I thought it would be great to end a hot summer week with three strange tales of parrots ratting out their owners, who were committing adultery. Thanks to Stephen Worrall at the Georgia Family Law Blog for finding this piece on DarnDivorce.
:November 19, 1937: According to the LA Times, Mr. James J. Reynolds wanted to put his parrot on the stand to testify concerning its knowledge of the domestic affairs of him and his wife by showing that the bird had learned to call Reynolds certain abusive names and that the bird’s teacher could have been none other than Mrs. Reynolds. Superior Judge Brand, however, refused to allow a parrot to testify declaring the procedure was a little too irregular in that the parrot probably could not be placed under oath and furthermore probably could not recall who had taught it anything it might have learned.”
November 28, 2005: Frank Ficker of Freiburg (try saying that five times straight) thought he had it all: successful wife, nice home, and a mistress on the side. But the family parrot, a pro at imitating Frank, spilled the beans on his cheating ways. That’s how Mrs. Ficker found out about her husband’s affair with a woman named Uta. “Hugo always liked to mimic Frank and he could do his voice perfectly,” said his wife. But one day Mrs. Ficker heard the bird repeating something she’d never heard before. “I heard him doing Frank’s voice, but saying ‘Uta, Uta,’” she said. According to DW-World, the unfamiliar word got the wife searching their house where she eventually came across two plane tickets to Paris, one for Frank, another for Uta (who was, evidently, the other woman.) “I kicked him straight out,” she said. “It’s just me and my parrot now.” Divorce proceedings are pending.
February 27, 2006: Argentina – Angry wife Rosella DeGambos got her blabbermouth parrot Bozo to testify in court, who then spilled all the family secrets within a two-hour appearance. “I knew he’d seen everything that my husband Carlos did when my back was turned,” Mrs. DeGambos said in an interview about her bizarre divorce court ploy. “And I knew he had the vocabulary to describe what he’d witnessed. According to Nature’s Corner, the parrot described three “pretty dollies” that Carlos had “tickled” while his wife was away.

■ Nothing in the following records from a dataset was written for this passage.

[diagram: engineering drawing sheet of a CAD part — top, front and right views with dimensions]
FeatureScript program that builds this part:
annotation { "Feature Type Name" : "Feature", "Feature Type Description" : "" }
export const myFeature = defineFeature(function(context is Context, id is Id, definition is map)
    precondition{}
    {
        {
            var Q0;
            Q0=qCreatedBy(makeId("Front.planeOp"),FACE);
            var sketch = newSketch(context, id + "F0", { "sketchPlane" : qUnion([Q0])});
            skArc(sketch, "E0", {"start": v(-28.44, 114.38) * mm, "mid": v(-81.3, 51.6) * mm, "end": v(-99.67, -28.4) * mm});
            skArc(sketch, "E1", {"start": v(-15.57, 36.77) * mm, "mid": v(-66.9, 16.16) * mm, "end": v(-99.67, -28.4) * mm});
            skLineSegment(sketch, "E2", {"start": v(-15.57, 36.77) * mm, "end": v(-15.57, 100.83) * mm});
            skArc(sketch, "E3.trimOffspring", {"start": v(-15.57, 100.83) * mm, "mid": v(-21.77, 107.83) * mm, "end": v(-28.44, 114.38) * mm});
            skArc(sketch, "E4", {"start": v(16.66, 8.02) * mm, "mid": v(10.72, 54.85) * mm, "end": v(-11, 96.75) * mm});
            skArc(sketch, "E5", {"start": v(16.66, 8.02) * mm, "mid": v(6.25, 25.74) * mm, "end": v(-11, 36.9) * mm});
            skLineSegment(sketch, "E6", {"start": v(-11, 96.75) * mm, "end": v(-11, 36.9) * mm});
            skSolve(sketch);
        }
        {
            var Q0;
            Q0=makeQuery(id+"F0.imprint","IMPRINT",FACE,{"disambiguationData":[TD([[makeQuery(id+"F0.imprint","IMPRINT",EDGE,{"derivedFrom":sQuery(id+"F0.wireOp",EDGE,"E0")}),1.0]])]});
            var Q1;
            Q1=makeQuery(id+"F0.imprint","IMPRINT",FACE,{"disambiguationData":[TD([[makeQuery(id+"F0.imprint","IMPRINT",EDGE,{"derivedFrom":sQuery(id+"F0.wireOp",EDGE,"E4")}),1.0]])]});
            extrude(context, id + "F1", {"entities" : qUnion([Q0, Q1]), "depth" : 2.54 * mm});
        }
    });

He also identified the women in photographs, calling them by their correct names. “I used to think that Carlos was a faithful husband but Bozo let me know about a year ago that something was up when I wasn’t home,” Mrs. DeGambos said. “He was using new words, words of love. And he began giggling in a high-pitched feminine voice. He kept saying, “No Carlos, not here,” and things like that. I knew if the lawyers could get him to testify, there was plenty of information they could get from him.” Shown one picture of the 23-year-old beautician Carlos allegedly wooed in his home, the bird shrieked, “Honeybun, I love you.” When Mrs. DeGambos’ attorney asked the bird, “Who loves Carlos?” the winged witness said, “Ruby loves Carlos, Ruby loves her baby.” Coincidently, Ruby is DeGambos’ young and voluptuous secretary. Judge Agusto, let Bozo’s testimony stand and granted the Mrs. her divorce. The first such ruling in the world.
I guess if you are going to cheat on your spouse, you better keep it secret from your pet as well.